The mission will serve as an analog mission for future manned missions to Mars. “The submissions received were from a multitude of nations and varied from educational institutions such as Western University in Australia to space agencies such as the Italian Space Agency. The selected experiments are to be tested in the field during the mission. The selection process consisted of an intensive peer review session within the Austrian Space Forum and marks the first step in preparations for the mission, the agency stated.
Dr Gernot Grömer, president of OeWF and Mission Field Commander, said, “We are very proud to announce that we have received a number of innovative, cutting-edge experiment submissions to be carried out aboard our 13th analog mission in the Oman desert. I personally believe, that many of the experiments selected belong to some of the strongest mission experiments we have seen yet.”
He added, “As seen in earlier missions we are also prepared to deal with changes of this reference selection that might occur during the pre-mission qualifications. However, we consider this list a very good representation of science that will take place during AMADEE-18.”

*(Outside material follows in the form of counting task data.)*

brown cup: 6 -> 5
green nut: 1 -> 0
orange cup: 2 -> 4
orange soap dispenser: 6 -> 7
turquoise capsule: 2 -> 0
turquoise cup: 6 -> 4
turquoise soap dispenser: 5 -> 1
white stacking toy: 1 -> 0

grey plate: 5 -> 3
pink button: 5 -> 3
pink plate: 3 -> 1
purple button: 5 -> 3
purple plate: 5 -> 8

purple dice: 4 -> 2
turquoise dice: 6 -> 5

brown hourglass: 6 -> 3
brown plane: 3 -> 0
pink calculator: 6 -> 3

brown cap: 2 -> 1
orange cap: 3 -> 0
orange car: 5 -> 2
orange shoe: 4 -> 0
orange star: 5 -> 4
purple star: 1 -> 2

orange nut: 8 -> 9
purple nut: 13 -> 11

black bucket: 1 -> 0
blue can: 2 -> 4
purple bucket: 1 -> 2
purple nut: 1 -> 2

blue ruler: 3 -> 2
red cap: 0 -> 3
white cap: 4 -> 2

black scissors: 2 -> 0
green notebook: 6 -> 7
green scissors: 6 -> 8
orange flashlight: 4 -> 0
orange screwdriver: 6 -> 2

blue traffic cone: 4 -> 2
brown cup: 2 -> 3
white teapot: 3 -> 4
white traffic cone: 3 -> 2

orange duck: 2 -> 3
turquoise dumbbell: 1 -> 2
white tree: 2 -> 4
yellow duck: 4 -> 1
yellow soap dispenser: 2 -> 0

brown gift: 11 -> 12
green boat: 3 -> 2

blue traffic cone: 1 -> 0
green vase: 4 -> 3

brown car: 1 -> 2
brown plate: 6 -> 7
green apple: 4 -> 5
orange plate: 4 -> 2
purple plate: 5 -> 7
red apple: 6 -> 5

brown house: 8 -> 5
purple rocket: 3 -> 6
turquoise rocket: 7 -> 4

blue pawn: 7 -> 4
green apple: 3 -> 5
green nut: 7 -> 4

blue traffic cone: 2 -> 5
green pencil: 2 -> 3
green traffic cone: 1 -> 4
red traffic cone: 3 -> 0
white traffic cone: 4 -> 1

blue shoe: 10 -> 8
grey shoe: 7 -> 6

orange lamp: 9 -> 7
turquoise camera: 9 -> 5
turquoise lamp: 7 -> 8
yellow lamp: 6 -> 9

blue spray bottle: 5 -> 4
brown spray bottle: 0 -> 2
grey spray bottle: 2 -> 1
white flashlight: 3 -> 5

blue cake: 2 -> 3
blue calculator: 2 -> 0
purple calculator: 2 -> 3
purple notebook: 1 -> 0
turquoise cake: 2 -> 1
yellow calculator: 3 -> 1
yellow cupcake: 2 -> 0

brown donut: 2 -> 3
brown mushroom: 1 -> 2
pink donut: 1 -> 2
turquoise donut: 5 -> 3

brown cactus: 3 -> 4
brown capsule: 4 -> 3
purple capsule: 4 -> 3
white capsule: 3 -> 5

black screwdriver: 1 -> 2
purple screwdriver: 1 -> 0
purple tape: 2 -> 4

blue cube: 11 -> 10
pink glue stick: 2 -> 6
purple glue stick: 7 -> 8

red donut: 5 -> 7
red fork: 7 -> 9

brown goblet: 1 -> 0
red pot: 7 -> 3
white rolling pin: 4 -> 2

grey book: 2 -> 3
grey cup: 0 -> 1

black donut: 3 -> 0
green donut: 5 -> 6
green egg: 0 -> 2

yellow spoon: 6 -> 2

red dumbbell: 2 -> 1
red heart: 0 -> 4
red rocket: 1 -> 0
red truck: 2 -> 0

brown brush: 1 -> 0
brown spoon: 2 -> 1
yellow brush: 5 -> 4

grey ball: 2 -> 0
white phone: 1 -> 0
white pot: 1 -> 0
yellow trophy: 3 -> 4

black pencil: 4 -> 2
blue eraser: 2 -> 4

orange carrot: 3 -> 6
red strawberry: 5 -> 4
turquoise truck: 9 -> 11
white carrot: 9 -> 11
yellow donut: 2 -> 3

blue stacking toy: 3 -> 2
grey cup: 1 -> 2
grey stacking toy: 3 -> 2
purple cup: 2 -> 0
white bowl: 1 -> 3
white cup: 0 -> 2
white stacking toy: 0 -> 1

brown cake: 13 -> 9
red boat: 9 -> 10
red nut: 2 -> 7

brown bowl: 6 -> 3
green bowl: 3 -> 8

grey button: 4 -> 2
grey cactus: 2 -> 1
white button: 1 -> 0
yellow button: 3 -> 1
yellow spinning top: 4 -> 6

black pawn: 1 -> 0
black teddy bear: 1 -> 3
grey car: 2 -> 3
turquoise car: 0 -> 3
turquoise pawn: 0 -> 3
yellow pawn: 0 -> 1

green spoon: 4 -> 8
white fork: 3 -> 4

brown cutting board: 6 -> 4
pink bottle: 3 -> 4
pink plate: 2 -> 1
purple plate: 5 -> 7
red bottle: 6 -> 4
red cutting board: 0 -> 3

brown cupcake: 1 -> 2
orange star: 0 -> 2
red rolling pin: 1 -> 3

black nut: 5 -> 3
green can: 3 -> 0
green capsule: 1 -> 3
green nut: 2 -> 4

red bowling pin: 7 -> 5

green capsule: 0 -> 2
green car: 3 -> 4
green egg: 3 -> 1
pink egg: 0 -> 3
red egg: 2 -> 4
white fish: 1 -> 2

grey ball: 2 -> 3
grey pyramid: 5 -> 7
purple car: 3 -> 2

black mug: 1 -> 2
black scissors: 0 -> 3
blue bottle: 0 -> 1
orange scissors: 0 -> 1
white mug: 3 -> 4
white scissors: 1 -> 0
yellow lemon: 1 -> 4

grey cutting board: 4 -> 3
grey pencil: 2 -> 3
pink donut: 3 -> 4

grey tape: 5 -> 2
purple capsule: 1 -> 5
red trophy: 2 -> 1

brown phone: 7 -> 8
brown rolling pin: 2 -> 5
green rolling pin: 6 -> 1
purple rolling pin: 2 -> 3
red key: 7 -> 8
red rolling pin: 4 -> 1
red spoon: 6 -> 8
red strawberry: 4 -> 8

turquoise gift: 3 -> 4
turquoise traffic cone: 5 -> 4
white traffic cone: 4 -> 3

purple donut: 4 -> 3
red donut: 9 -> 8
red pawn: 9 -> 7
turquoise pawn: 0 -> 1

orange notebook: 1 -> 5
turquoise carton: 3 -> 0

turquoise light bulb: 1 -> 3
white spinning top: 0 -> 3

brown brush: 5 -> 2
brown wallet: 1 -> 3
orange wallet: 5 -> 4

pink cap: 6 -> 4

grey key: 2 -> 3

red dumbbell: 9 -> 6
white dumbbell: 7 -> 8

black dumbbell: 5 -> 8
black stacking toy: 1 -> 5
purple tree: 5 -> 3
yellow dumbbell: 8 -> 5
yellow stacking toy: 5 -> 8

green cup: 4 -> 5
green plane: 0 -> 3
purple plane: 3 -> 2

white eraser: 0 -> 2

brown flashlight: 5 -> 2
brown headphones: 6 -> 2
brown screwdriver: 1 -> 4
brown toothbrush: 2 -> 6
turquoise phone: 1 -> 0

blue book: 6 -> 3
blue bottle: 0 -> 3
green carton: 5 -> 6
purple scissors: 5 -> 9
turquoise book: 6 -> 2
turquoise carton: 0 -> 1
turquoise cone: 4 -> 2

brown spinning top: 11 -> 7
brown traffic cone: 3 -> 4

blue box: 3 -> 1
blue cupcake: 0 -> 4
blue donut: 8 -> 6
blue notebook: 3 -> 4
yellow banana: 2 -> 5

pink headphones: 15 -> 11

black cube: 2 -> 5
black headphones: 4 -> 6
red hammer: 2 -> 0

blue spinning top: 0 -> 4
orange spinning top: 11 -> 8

To perform the experiments, the OeWF’s Analog-Astronauts wear the 45kg prototype spacesuit ‘Aouda’ with an incorporated interface to assist the astronaut. The spacesuit is designed to deliver the astronaut’s vital data and mimic the restrictions of a spacesuit that will be worn by astronauts on Mars. Aouda provides movement restrictions, limited sensory input as well as the weight and an uncomfortably high centre of gravity typical of a pressure suit worn in space. Thus, it enables the Austrian Space Forum’s Analog-Astronauts to test equipment, workflows and experiments meant for the Red Planet under Mars-like conditions.